"Dem Osten wurde es erspart, Einwanderungsland zu werden"
Wenn ich einmal von seinen vermutlich egoistischen Motiven absehe: Kretschmann hat Recht. Im Osten gibt es gemessen an der Bevölkerung noch immer zu wenig Menschen, die sichtbar Minderheiten angehören, die zum Beispiel schwarz sind. Und es gibt einen Strukturwandel, ganze Gegenden entvölkern sich. Wenn ich mir etwas wünschen dürfte, würde ich sagen: Es ist Zeit für die zweite Wende und einen neuen Aufbau Ost, infrastrukturell, emotional, kulturell.
Was meinen Sie damit?
Es war die größte Bankrotterklärung der deutschen Politik nach der Wende, dass sie zuließ, dass ein Drittel des Staatsgebiets weiß blieb. Aus Angst vor den Skins und denen, die mit ihnen sympathisierten, hat man diesem Teil des Landes die Zumutung erspart, eine Einwanderungsgesellschaft zu werden. Inzwischen haben wir aber eine andere Situation. Die Leute sind ja schon da. Städte wie Leipzig und Rostock haben bereits eine bunt gemischte Einwohnerschaft.

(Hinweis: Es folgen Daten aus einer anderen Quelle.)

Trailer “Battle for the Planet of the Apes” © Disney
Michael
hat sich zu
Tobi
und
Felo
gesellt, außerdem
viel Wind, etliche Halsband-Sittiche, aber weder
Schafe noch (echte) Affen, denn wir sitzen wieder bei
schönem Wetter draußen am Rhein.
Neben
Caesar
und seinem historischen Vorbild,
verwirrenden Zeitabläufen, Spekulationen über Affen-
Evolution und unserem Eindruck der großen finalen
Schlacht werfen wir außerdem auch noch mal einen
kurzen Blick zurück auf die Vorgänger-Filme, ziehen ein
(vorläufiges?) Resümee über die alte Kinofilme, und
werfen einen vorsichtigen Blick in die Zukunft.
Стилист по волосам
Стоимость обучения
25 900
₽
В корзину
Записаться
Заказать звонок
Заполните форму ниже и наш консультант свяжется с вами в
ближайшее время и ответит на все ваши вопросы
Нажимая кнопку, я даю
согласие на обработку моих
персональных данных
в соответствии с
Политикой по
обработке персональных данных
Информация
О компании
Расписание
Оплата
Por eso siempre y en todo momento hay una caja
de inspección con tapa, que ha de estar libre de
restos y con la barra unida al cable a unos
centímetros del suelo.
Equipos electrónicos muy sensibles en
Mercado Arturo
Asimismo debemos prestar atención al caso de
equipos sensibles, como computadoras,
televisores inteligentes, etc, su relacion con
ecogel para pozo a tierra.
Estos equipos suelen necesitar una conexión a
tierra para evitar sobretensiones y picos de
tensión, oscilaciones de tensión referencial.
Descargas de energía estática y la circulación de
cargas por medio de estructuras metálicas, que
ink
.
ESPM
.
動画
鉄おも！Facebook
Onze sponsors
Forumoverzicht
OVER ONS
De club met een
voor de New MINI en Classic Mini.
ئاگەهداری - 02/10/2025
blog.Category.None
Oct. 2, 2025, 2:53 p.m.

Dann ist man doch auf dem Weg, oder?
Nicht in der Fläche und den Kleinstädten. Wo immer ein Vietnamese oder Türke ein Restaurant aufgemacht haben, bekamen die Leute Stress, wurden Scheiben eingeschlagen oder Imbisse angezündet. Das hat viele weitere Migranten abgeschreckt. Genau das war die erklärte Strategie der Nazis, die Behörden haben nichts dagegen unternommen. Und können sich jetzt brüsten: Es gibt bei uns keinen Rassismus. Es gibt ja kaum Migranten.